When Parks was 11 years old, three white boys threw him into the Marmaton River, believing he couldn't swim. He had the presence of mind to duck underwater so they wouldn't see him make it to land. His mother died when he was fourteen. He spent his last night at the family home sleeping beside his mother's coffin, seeking not only solace, but a way to face his own fear of death

Soon after, he was sent to St. Paul, Minnesota, to live with a sister and her husband. He and his brother-in-law argued frequently and Parks was finally turned out onto the street to fend for himself at the age of 15. Struggling to survive, he worked in brothels, and as a singer, piano player, bus boy, traveling waiter, and semi-pro basketball player. In 1929, he briefly worked in a gentlemen's club, the Minnesota Club. There he observed the trappings of success and was able to read many books from the club library. When the Wall Street Crash of 1929 brought an end to the club, he jumped a train to Chicago, where he managed to land a job in a flophouse.
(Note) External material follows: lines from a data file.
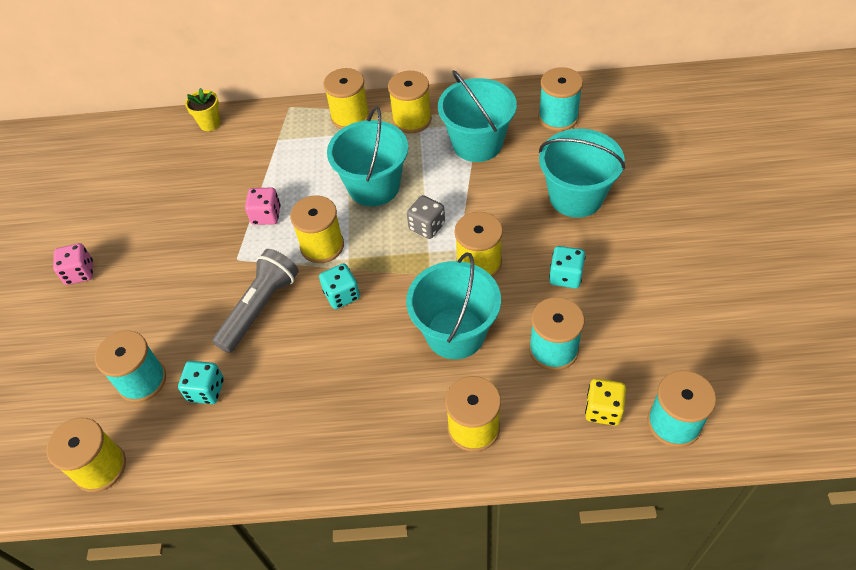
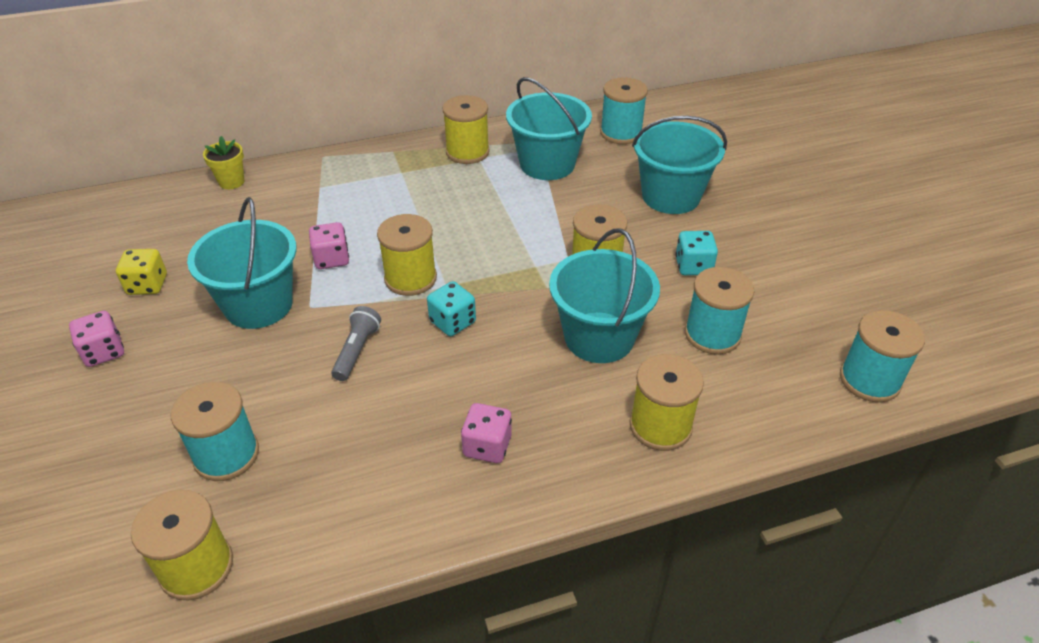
camera: 20 degrees left, 10 degrees down
turquoise dice [178,361,224,404] -> none
grey flashlight [212,249,299,353] -> grey flashlight [331,306,381,381], size x0.60
yellow spool [324,68,369,129] -> none
turquoise bucket [327,107,408,206] -> turquoise bucket moved to [187,197,297,329]
grey dice [407,195,445,239] -> none
yellow dice [585,378,626,426] -> yellow dice moved to [116,249,167,295]
none -> pink dice [461,403,512,463]

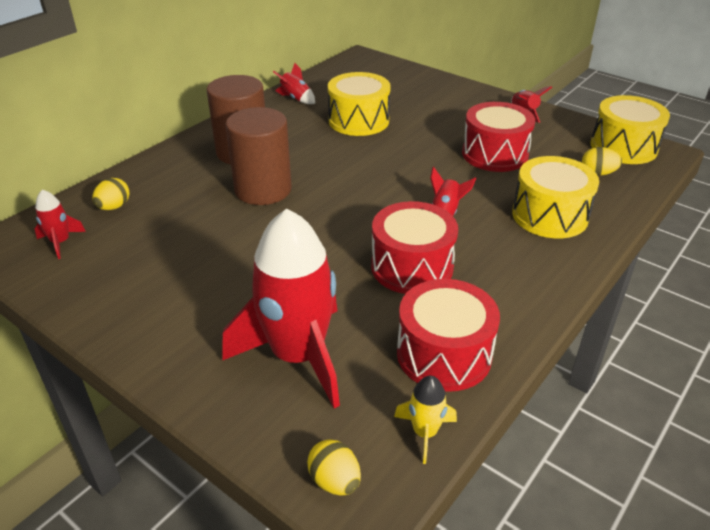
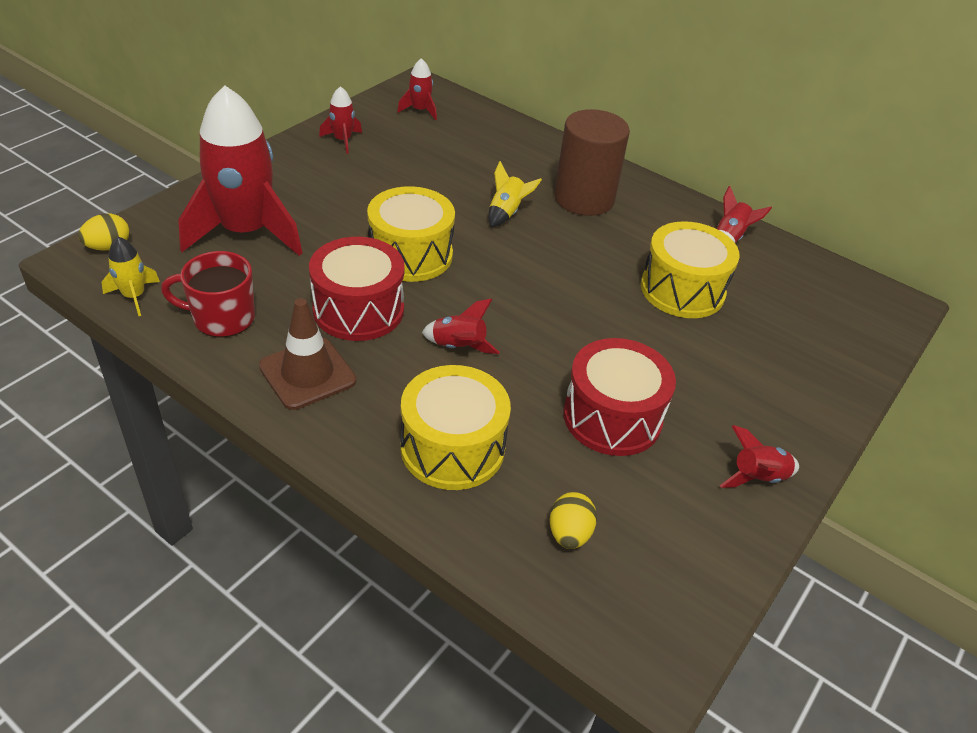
camera: 85 degrees right, 5 degrees up
yellow egg [92,178,130,210] -> none
brown cylinder [226,107,292,205] -> yellow rocket [488,161,542,227]
red drum [397,279,500,392] -> red mug [161,251,255,338]
yellow drum [591,95,670,164] -> yellow drum moved to [367,186,455,282]
none -> brown traffic cone [259,298,356,410]
none -> red rocket [319,86,362,154]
At the age of twenty eight, Parks was struck by photographs of migrant workers in a magazine. He bought his first camera, a Voigtländer Brillant, for $12.50 at a Seattle, Washington, pawnshop and taught himself how to take photos. The photography clerks who developed Parks's first roll of film applauded his work and prompted him to seek a fashion assignment at a women's clothing store in St. Paul, Minnesota, owned by Frank Murphy. Those photographs caught the eye of Marva Louis, wife of heavyweight boxing champion Joe Louis. She encouraged Parks and his wife, Sally Alvis, to move to Chicago in 1940, where he began a portrait business and specialized in photographs of society women. Parks's photographic work in Chicago, especially in capturing the myriad experiences of African Americans across the city, led him to receive the Julius Rosenwald Fellowship, in 1942, paying him $200 a month and offering him his choice of employer, which, in turn, contributed to being asked to join the Farm Security Administration (FSA), which was chronicling the nation's social conditions, under the auspice of Roy Stryker.
Over the next few years, Parks moved from job to job, developing a freelance portrait and fashion photographer sideline. He began to chronicle the city's South Side black ghetto and, in 1941, an exhibition of those photographs won Parks a photography fellowship with the FSA
Working at the FSA as a trainee under Roy Stryker,Parks created one of his best-known photographs, American Gothic, Washington, D.C., named after the iconic Grant Wood painting American Gothic—a legendary painting of a traditional, stoic, white American farmer and daughter—which bore a striking, but ironic, resemblance to the Parks photograph of a black menial laborer. Parks's "haunting" photograph shows a black woman, Ella Watson, who worked on the cleaning crew of the FSA building, standing stiffly in front of an American flag hanging on the wall, a broom in one hand and a mop in the background. Parks had been inspired to create the image after encountering racism repeatedly in restaurants and shops in the segregated capital city
Upon viewing the photograph, Stryker said that it was an indictment of America, and that it could get all of his photographers fired. He urged Parks to keep working with Watson, which led to a series of photographs of her daily life. Parks said later that his first image was overdone and not subtle; other commentators have argued that it drew strength from its polemical nature and its duality of victim and survivor, and thus affected far more people than his subsequent pictures of Mrs. Watson

Parks's overall body of work for the federal government—using his camera "as a weapon"—would draw far more attention from contemporaries and historians than that of all other black photographers in federal service at the time. Today, most historians reviewing federally commissioned black photographers of that era focus almost exclusively on Parks.